When the Wall fell and East-Berlin was opened, a tremendous amount of abandoned, unused and empty spaces left by the old political and economic system appeared on the map. It took decades for the new system to establish order and regulations and to re-distribute these spaces.
It also set free several young generations of East-Germans, open and stimulated to explore what may come, and of West-Germans, who gradually seeped into the area and to whom an undeveloped, ruinous metropolis in a power-vacuum was unheard of. There and then, both of these groups may have experienced a freedom never known before.
People started to explore these ´unknown territories´ and relics of other times - often clear memories of sinister historical significance. To them it was a possibility-horizon for a new beginning, alternative utilization, re-creation, ideas and - quite logically - celebration. They used sites they found as a canvas upon which to create social events and experiencial moments.

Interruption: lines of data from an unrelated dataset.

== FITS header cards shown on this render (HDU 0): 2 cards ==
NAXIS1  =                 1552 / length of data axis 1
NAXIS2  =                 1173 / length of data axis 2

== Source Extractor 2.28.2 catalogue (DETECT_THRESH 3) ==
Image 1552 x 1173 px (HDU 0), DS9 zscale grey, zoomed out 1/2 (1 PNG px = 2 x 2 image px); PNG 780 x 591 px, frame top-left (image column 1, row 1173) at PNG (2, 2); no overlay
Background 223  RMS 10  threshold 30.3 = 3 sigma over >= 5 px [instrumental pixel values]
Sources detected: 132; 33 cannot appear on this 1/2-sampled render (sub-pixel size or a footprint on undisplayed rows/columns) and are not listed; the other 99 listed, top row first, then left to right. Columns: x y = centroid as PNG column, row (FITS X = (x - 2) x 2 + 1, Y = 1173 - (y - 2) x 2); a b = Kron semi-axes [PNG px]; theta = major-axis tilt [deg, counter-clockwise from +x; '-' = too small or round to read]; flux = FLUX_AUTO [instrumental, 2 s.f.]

Simultaneously, a new kind of music was born and since then has become inseparably connected to Berlin. Techno music introduced an experience of exclusively synthetic sounds with a computing-precise beat and a design of sine-curves arranged into cascading sound-architectures. It focused on re-discovering pure, primal, archaic rhythm found in African and indigenous music. Put together, these aspects were entirely new to Western music-tradition and to general sound-perception. Yet it provided much of the soundtrack with which communion and identity was explored in these new territories.
This photographic series brings us to places and events of several ´scenes´ from ravers to hackers, as well as to grotesque situations as they occurred during the second post-wall decade.